PUNGLI, KEKUASAAN DAN PELAYANAN PUBLIK
Pungutan liar adalah suatu tindakan meminta sejumlah uang yang tidak sesuai atau tidak berdasarkan peraturan yang berkaitan dengan pembayaran tersebut. Hal ini bisa disamakan dengan perbuatan pemerasan, penipuan atau korupsi. Pungli sangat erat kaitannya dengan pihak yang berprofesi sebagai pejabat negara yang menjadi aktor utama dari tindak kejahatan ini. Pungli dan pelayanan publik sebenarnya merupakan suatu hal yang sangat bertolak belakang, namun yang dijumpai saat ini tingkatan tertinggi dari kejahatan pungli terjadi pada sektor pelayanan publik itu sendiri.
Pungli di Indonesia bisa dikategorikan sebagai budaya bagi sebagian orang yang sudah terbiasa dengan hal ini. Baik bagi para pejabat yang juga ikut terlibat ataupun dari kalangan masyarakat yang mencoba untuk menyimpang dari prosedur yang sebenarnya. Instan, tanpa prosesedur pelayanan yang panjang dan melelahkan merupakan salah satu faktor yang menyebabkan masyarakat cenderung semakin toleran terhadap praktik pungutan liar dalam penyelenggaraan pelayanan publik. Dan pada sisi lain pungli juga dikatakan sebagai tindakan kejahatan jabatan di mana dalam konsep kejahatan jabatan, pejabat telah menyalahgunakan jabatannya untuk melakukan tindakan yang bersifat interferensi guna menguntungkan dirinya sendiri.
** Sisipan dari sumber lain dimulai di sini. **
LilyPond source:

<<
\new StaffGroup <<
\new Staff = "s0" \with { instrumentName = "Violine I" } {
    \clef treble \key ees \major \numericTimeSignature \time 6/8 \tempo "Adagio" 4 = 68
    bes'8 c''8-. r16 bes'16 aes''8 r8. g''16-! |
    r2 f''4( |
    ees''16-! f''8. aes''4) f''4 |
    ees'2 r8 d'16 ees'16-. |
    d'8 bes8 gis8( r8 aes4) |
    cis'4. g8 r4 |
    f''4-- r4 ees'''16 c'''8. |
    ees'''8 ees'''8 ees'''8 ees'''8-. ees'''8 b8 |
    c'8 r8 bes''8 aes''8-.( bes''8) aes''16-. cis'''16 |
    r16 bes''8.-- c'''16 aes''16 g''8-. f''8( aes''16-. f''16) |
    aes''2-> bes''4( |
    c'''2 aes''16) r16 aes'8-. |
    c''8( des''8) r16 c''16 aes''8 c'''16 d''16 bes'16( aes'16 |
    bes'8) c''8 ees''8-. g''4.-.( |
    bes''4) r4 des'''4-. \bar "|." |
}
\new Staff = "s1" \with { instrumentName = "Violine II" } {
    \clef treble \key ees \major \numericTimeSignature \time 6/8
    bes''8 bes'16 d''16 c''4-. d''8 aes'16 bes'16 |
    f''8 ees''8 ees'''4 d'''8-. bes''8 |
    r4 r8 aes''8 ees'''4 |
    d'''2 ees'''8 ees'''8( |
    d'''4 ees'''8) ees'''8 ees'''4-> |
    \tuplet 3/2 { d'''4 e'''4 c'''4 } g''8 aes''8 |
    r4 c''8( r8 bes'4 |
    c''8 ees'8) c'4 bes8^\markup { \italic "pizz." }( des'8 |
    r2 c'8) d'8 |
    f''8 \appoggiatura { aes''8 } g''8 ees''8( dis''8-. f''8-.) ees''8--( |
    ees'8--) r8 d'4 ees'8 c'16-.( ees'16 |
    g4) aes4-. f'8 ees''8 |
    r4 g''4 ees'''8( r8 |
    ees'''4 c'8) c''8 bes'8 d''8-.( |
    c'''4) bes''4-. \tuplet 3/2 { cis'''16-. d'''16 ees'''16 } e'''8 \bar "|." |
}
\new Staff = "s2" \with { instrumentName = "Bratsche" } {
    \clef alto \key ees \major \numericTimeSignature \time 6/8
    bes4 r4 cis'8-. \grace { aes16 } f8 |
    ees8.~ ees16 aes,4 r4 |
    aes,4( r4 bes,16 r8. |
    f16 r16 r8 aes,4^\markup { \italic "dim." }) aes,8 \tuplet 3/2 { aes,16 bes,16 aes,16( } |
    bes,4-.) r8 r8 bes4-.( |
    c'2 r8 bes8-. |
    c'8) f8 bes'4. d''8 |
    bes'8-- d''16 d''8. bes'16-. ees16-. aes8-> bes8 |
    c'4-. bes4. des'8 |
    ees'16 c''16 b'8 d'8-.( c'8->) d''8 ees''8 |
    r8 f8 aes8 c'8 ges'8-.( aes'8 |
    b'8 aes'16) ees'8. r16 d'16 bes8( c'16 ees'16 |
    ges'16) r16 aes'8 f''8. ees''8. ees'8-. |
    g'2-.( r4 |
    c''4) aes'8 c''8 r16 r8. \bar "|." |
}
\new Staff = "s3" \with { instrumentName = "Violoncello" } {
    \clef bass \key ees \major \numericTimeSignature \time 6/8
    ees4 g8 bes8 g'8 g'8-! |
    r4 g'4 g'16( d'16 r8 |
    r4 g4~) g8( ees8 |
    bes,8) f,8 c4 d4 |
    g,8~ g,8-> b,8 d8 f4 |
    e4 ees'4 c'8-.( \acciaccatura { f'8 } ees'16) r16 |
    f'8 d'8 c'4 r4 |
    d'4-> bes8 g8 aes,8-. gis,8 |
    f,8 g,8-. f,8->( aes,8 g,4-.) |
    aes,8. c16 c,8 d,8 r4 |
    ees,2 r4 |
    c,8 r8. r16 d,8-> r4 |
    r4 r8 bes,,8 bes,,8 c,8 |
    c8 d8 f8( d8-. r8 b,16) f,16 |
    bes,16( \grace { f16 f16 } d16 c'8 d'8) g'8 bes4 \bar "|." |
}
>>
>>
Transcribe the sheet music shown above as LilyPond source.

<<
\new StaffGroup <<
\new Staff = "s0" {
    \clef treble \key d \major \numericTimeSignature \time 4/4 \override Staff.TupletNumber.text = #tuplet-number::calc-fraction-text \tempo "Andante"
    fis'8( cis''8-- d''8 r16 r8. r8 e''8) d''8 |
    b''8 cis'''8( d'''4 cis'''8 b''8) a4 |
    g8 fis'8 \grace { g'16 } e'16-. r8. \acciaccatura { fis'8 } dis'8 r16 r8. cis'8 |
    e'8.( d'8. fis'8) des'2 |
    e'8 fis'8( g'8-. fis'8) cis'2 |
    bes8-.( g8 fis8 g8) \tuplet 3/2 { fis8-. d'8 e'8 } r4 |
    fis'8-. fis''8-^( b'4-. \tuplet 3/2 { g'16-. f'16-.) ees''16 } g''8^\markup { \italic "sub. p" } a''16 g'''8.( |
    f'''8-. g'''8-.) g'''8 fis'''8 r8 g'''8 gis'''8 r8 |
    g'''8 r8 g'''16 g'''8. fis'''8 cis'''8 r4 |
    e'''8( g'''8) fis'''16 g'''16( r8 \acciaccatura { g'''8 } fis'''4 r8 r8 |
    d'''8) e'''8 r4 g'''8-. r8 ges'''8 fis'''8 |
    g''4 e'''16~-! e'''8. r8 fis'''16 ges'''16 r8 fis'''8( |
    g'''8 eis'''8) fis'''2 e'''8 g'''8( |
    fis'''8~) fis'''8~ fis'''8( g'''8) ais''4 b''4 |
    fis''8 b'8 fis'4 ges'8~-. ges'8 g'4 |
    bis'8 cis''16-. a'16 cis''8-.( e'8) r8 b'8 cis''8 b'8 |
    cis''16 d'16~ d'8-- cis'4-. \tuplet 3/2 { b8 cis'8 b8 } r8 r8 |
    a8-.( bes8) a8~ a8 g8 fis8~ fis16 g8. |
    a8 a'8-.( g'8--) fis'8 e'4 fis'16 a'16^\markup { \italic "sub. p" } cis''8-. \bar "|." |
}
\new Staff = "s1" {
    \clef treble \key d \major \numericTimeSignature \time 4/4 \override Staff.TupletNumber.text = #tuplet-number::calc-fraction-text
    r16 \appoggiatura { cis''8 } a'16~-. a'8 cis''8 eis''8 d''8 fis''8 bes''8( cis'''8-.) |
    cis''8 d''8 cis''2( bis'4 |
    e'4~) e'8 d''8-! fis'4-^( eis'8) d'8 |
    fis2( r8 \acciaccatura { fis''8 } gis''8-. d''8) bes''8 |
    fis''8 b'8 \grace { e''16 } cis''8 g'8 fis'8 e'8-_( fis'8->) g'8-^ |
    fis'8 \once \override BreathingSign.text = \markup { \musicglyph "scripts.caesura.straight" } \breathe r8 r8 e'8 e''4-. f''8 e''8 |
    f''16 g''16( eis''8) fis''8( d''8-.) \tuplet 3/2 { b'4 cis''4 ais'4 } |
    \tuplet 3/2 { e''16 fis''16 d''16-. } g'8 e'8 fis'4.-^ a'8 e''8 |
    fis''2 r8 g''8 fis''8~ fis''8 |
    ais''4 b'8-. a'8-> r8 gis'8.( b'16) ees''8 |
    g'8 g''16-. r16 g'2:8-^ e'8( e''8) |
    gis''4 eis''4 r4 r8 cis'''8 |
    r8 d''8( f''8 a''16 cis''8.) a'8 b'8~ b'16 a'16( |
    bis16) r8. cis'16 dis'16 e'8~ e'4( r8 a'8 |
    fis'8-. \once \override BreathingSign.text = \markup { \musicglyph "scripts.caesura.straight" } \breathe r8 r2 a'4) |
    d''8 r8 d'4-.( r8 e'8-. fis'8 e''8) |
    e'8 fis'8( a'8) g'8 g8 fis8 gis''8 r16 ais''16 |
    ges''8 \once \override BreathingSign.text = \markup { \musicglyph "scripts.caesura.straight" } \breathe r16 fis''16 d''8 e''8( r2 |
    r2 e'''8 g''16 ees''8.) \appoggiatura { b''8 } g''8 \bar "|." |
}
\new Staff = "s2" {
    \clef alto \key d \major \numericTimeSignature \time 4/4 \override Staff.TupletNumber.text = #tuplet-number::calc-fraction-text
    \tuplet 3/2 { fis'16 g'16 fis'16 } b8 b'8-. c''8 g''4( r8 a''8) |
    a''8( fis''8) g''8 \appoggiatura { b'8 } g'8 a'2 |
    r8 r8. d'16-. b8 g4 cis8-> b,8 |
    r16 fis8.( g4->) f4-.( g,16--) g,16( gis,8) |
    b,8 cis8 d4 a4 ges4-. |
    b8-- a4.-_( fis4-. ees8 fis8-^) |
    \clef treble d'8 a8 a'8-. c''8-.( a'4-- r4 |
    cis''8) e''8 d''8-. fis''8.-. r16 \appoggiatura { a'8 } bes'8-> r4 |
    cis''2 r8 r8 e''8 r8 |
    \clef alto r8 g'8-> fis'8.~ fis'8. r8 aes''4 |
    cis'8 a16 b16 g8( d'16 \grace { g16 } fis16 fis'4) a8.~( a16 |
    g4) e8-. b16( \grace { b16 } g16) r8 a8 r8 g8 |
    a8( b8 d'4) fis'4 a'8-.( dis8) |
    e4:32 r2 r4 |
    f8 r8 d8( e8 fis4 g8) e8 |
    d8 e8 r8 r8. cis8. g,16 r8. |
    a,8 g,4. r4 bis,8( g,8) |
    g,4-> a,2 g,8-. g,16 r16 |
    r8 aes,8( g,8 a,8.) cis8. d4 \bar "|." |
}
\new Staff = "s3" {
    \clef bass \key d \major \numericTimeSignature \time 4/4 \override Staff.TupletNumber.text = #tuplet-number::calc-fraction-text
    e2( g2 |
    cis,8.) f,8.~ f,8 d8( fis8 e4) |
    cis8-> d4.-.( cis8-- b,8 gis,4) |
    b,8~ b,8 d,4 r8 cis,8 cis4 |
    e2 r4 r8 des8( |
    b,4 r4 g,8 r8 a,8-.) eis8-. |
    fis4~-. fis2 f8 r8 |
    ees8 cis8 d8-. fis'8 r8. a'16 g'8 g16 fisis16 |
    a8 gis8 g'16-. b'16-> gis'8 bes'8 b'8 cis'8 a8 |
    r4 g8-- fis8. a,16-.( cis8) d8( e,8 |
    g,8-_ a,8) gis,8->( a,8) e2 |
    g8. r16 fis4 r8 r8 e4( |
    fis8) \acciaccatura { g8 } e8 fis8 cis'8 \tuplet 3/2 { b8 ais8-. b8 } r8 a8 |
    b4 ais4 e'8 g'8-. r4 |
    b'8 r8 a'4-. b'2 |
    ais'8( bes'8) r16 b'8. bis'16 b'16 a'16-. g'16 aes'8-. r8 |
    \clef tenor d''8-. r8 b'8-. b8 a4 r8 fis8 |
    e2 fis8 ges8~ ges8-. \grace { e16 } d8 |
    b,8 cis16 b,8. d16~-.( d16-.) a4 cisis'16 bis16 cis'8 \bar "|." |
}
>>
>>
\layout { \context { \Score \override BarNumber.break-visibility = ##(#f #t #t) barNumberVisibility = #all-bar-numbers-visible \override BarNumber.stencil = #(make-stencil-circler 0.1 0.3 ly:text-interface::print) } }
Undang-Undang dan konstitusi tentunya sangat menentang tindak kejahatan ini seperti yang tertuang dalam rumusan korupsi pada Pasal 12 huruf e UU No. 20 Tahun 2001 berasal dari Pasal 423 KUHP yang dirujuk dalam Pasal 12 UU No.31 Tahun 1999 sebagai tindak pidana korupsi, yang kemudian dirumuskan ulang pada UU No.20 Tahun 2001 (Tindak Pidana Korupsi), menjelaskan definisi pungutan liar adalah suatu perbuatan yang dilakukan pegawai negeri atau penyelenggara yang dengan maksud menguntungkan diri sendiri atau orang lain secara melawan hukum, atau dengan menyalahgunakan kekuasaannya memaksa seseorang memberikan sesuatu, membayar, atau menerima pembayaran dengan potongan, atau untuk mengerjakan sesuatu bagi dirinya sendiri.